• Problem statement:
Rewrite the lines between the one holding "Source code" and the one holding "The first subproblem", inclusive, replacing "iteration" with "update scheme" and leaving everything else unchanged.
──────── Dataset extract
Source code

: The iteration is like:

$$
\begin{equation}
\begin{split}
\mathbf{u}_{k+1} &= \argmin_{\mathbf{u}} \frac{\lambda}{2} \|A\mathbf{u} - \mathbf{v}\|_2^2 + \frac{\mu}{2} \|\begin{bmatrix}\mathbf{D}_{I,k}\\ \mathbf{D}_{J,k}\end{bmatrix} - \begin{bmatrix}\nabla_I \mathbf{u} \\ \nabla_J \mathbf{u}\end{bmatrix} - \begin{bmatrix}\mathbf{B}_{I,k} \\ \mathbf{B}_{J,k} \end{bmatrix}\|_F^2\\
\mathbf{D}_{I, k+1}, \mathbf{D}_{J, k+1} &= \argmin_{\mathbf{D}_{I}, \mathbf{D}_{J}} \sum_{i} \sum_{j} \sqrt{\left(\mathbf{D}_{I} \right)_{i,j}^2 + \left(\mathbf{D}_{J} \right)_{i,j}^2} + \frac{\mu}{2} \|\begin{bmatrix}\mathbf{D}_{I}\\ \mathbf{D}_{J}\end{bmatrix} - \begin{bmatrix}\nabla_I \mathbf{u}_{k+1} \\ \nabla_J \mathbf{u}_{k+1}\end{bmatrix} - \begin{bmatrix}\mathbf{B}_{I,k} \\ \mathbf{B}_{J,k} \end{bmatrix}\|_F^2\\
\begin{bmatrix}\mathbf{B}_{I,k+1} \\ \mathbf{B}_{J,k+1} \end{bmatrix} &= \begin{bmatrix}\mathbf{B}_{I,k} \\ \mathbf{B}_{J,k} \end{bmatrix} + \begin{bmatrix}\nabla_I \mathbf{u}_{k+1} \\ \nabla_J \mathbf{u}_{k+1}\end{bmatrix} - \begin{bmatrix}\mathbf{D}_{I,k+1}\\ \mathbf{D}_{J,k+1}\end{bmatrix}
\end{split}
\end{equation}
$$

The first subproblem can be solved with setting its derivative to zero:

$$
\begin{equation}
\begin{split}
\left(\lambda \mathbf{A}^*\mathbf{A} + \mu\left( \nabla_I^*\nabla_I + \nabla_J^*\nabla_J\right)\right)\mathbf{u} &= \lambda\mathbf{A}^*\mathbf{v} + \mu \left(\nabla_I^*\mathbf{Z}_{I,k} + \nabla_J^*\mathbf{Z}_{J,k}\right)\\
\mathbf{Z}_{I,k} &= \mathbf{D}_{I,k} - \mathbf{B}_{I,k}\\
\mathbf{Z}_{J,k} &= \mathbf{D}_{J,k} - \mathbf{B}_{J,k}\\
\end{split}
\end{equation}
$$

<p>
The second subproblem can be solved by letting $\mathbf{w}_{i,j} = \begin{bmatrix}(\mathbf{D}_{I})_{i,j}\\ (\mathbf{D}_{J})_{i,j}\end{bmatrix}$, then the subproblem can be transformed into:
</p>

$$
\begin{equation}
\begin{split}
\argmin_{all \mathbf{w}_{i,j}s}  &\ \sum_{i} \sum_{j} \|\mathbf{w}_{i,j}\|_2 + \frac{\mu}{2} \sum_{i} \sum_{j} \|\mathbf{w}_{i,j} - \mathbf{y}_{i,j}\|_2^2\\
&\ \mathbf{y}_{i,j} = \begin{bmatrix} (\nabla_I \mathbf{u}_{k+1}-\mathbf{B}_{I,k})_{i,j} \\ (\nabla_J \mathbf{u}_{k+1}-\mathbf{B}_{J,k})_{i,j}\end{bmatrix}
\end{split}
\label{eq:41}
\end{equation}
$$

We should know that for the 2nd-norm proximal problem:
────────────────
──────── Dataset extract
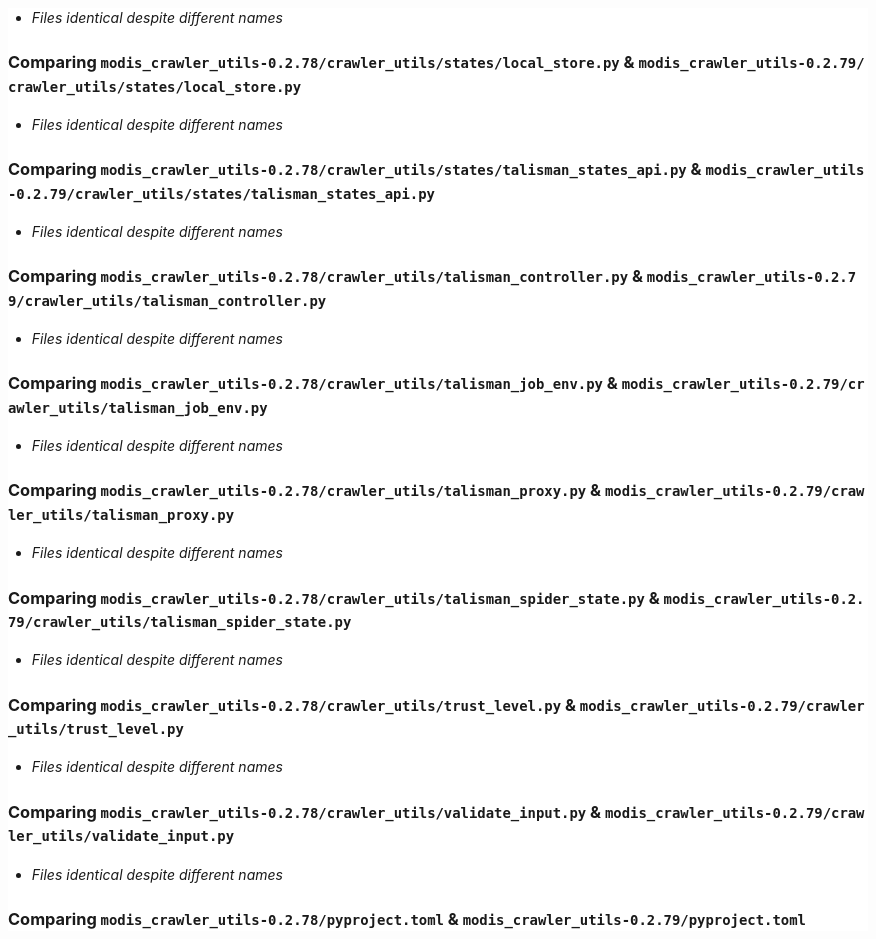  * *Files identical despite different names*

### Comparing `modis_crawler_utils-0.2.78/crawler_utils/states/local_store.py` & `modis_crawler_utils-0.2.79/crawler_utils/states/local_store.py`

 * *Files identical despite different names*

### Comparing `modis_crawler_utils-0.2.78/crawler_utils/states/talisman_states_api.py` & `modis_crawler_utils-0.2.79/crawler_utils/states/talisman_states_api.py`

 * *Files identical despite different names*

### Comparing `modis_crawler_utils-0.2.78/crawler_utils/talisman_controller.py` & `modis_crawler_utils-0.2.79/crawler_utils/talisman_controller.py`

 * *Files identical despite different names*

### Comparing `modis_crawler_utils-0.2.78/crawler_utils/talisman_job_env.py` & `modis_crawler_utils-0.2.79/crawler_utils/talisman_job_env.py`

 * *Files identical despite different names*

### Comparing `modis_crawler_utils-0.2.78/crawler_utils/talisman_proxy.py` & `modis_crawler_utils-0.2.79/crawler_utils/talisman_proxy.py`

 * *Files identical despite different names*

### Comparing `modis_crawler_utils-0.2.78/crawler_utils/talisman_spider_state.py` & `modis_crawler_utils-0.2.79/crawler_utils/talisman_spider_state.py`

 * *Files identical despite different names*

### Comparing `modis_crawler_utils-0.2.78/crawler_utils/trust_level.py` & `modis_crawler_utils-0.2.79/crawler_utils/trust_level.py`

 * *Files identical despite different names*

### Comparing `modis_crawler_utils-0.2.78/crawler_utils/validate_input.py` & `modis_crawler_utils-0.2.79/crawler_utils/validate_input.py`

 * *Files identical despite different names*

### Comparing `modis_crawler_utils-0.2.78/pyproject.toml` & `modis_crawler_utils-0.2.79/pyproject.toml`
────────────────
• Answer space:
Source code

: The update scheme is like:

$$
\begin{equation}
\begin{split}
\mathbf{u}_{k+1} &= \argmin_{\mathbf{u}} \frac{\lambda}{2} \|A\mathbf{u} - \mathbf{v}\|_2^2 + \frac{\mu}{2} \|\begin{bmatrix}\mathbf{D}_{I,k}\\ \mathbf{D}_{J,k}\end{bmatrix} - \begin{bmatrix}\nabla_I \mathbf{u} \\ \nabla_J \mathbf{u}\end{bmatrix} - \begin{bmatrix}\mathbf{B}_{I,k} \\ \mathbf{B}_{J,k} \end{bmatrix}\|_F^2\\
\mathbf{D}_{I, k+1}, \mathbf{D}_{J, k+1} &= \argmin_{\mathbf{D}_{I}, \mathbf{D}_{J}} \sum_{i} \sum_{j} \sqrt{\left(\mathbf{D}_{I} \right)_{i,j}^2 + \left(\mathbf{D}_{J} \right)_{i,j}^2} + \frac{\mu}{2} \|\begin{bmatrix}\mathbf{D}_{I}\\ \mathbf{D}_{J}\end{bmatrix} - \begin{bmatrix}\nabla_I \mathbf{u}_{k+1} \\ \nabla_J \mathbf{u}_{k+1}\end{bmatrix} - \begin{bmatrix}\mathbf{B}_{I,k} \\ \mathbf{B}_{J,k} \end{bmatrix}\|_F^2\\
\begin{bmatrix}\mathbf{B}_{I,k+1} \\ \mathbf{B}_{J,k+1} \end{bmatrix} &= \begin{bmatrix}\mathbf{B}_{I,k} \\ \mathbf{B}_{J,k} \end{bmatrix} + \begin{bmatrix}\nabla_I \mathbf{u}_{k+1} \\ \nabla_J \mathbf{u}_{k+1}\end{bmatrix} - \begin{bmatrix}\mathbf{D}_{I,k+1}\\ \mathbf{D}_{J,k+1}\end{bmatrix}
\end{split}
\end{equation}
$$

The first subproblem can be solved with setting its derivative to zero:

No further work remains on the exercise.